Wann sind Sie Mutter geworden?
Ich war sehr jung, kann mich aber immer noch erinnern, wie es war, meine Töchter das erste Mal im Arm zu halten: ein unglaubliches Gefühl. Sie waren so schön. Leider hatte ihr Vater psychische Probleme. Ich war auf mich allein gestellt.
Wie heißen Ihre Kinder?
Die ältere Tochter heißt Favour. Der Name bedeutet Gunst oder Gefallen. Die jüngere Blessing, also: Segen.
Warum haben Sie Ihre Heimat Nigeria verlassen?
Das Wort Heimat ist schwierig für mich. Ich bin in Uganda geboren und habe meine Töchter in Nigeria zur Welt gebracht. Meine Eltern sind früh gestorben. Ich bin mit einem Mann gegangen, der nicht gut zu mir war. Von ihm wurde ich schwanger. Ich lebte in Angst.
Wollen Sie erzählen, wovor Sie geflüchtet sind?

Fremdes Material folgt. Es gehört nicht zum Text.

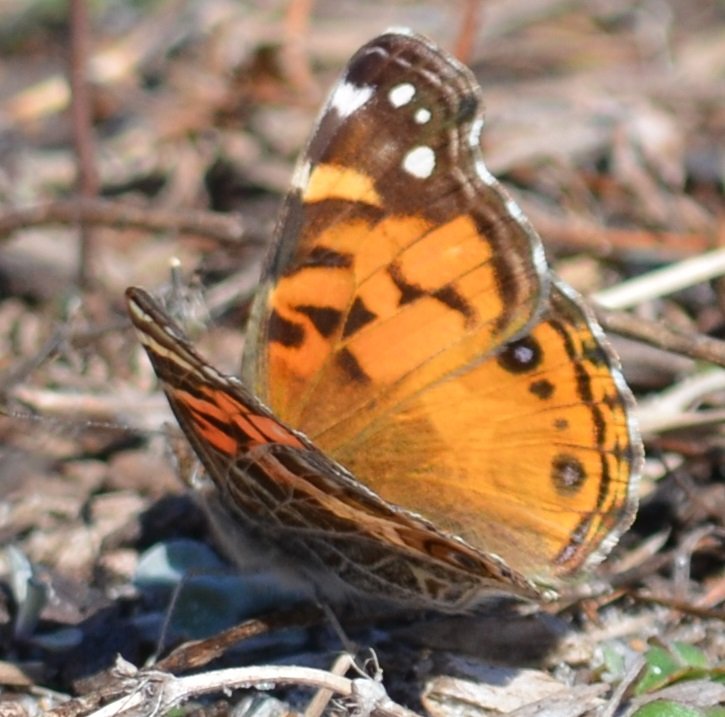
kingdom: Animalia
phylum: Arthropoda
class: Insecta
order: Lepidoptera
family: Nymphalidae
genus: Vanessa
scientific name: Vanessa virginiensis
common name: American Lady
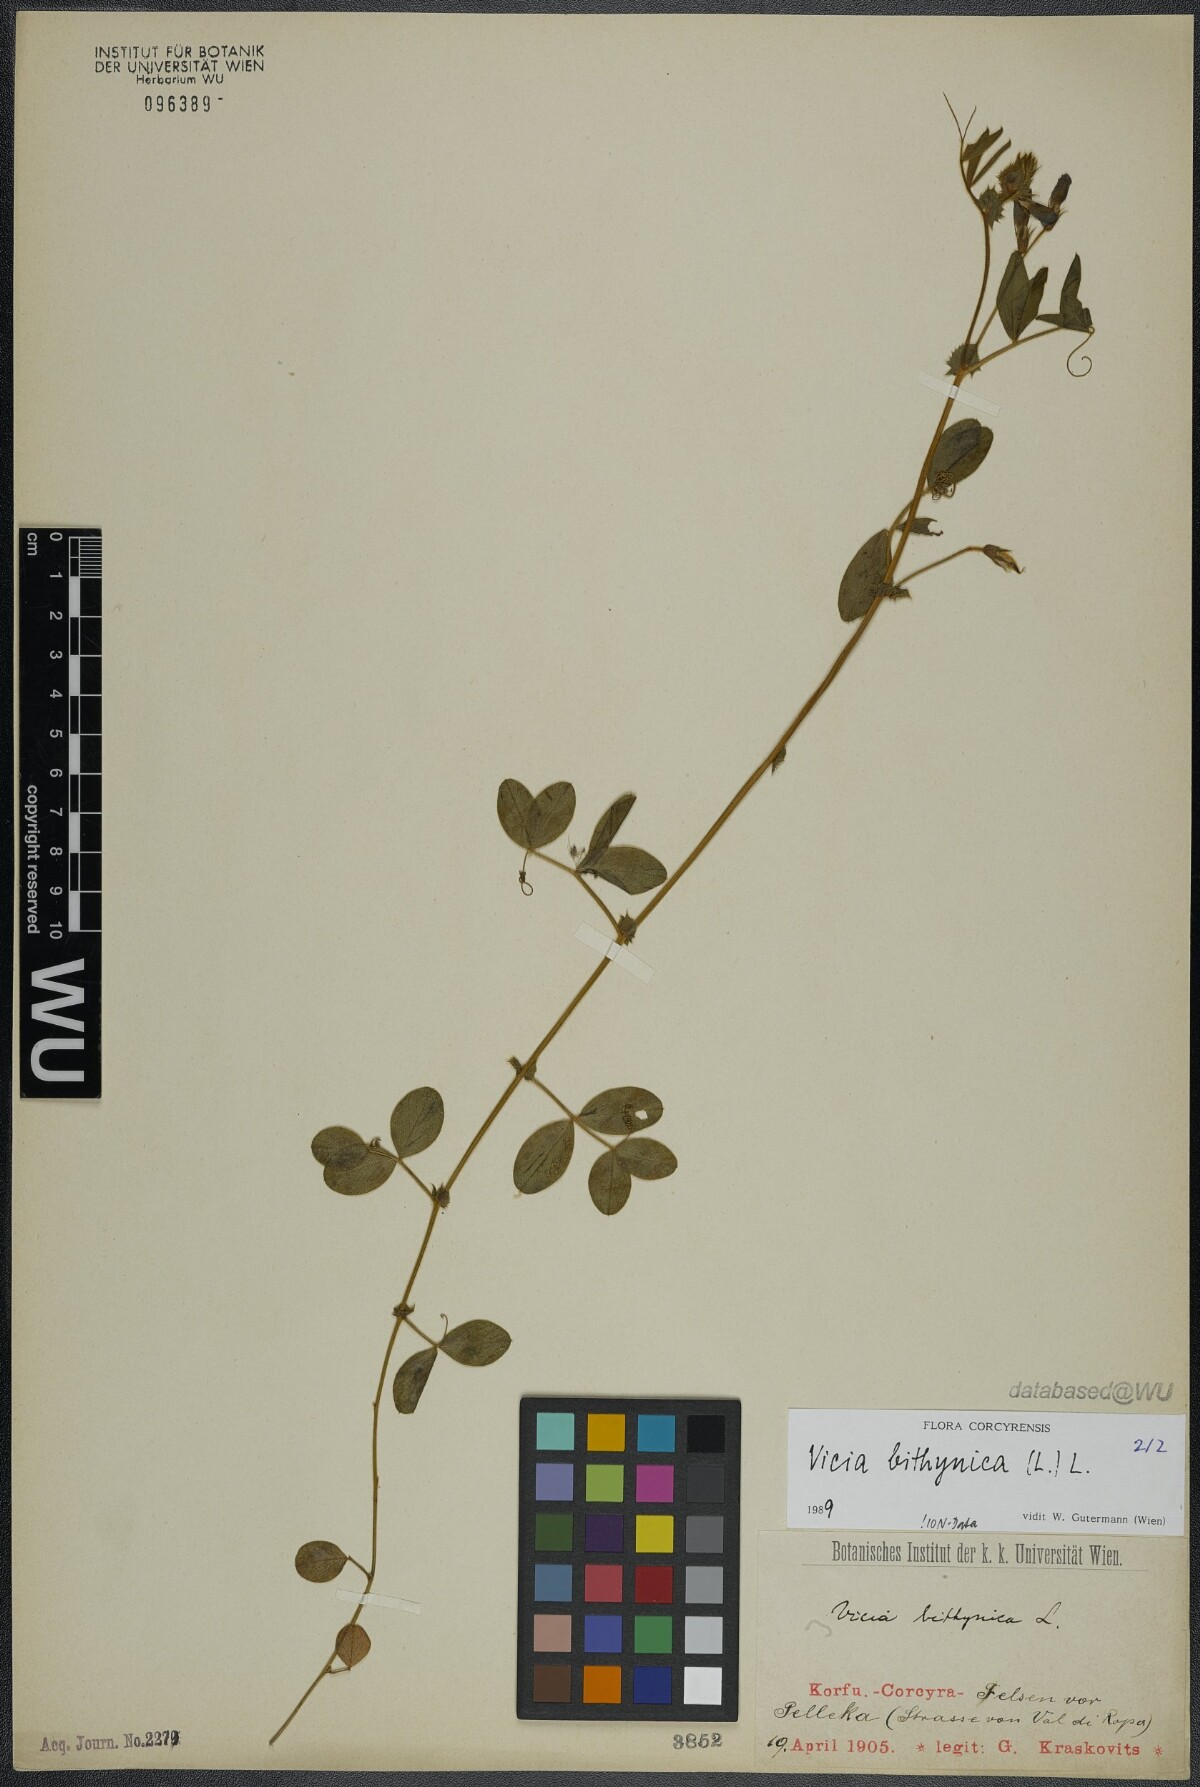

Nein, ich kann nicht darüber sprechen. Es ist eine lange, schmerzhafte Geschichte.
Wie geht es Ihnen jetzt?
Mittlerweile geht es mir gut. Ich habe eine Aufenthaltsberechtigung und darf in Österreich arbeiten gehen. Ich habe gerade einen Job bei McDonalds begonnen. Davor war ich in Hall im Kloster tätig. Der Glaube zu Gott hat mir geholfen, die schwierigste Zeit zu überstehen.
Zwischendurch klingelt das Handy von Jamila George. Am Display das Bild einer jungen Frau, Georges jüngere Tochter.
Entschuldigung, ich rufe sie später zurück.
Hören Sie Ihre Töchter täglich?
Ja, ich versuche, sie sooft wie möglich zu erreichen. Ich will immer wissen, wie es ihnen geht. Sie sind jetzt junge Erwachsene, ich habe viel von ihrem Leben verpasst.
Sie haben sie in Nigeria gelassen?
Mir blieb nichts anderes übrig. Ich habe sie zu einer guten Freundin gebracht, als sie noch klein waren. Meine Freundin hat sie aufgezogen.
Wie gehen Sie damit um, dass die beiden über 6.000 Kilometer entfernt leben?
Was soll ich sagen? Es ist, wie es ist. Sie fehlen mir sehr. Ich denke jeden Tag an sie. Ich bin froh, dass wir telefonieren können und so Kontakt haben.
Jamila George zeigt ein Video einer tanzenden jungen Frau mit einem kleinen Kind. Es läuft Gospel-Musik.
Schau, das ist Blessing mit der Tochter meiner älteren Tochter.
Sie sehen glücklich aus.
Ja, das beruhigt mich. Es geht meinen Töchtern gut. Die größere hat schon eine eigene Familie. Ich bin stolz, Oma zu sein.
Wie lange haben Sie sie nicht gesehen?
Ich war meine Kinder letzten Sommer zwei Wochen lang besuchen. Mein Gott, das war so super. Ich denke immer noch daran. Ich habe sie 17 Jahre nicht gesehen.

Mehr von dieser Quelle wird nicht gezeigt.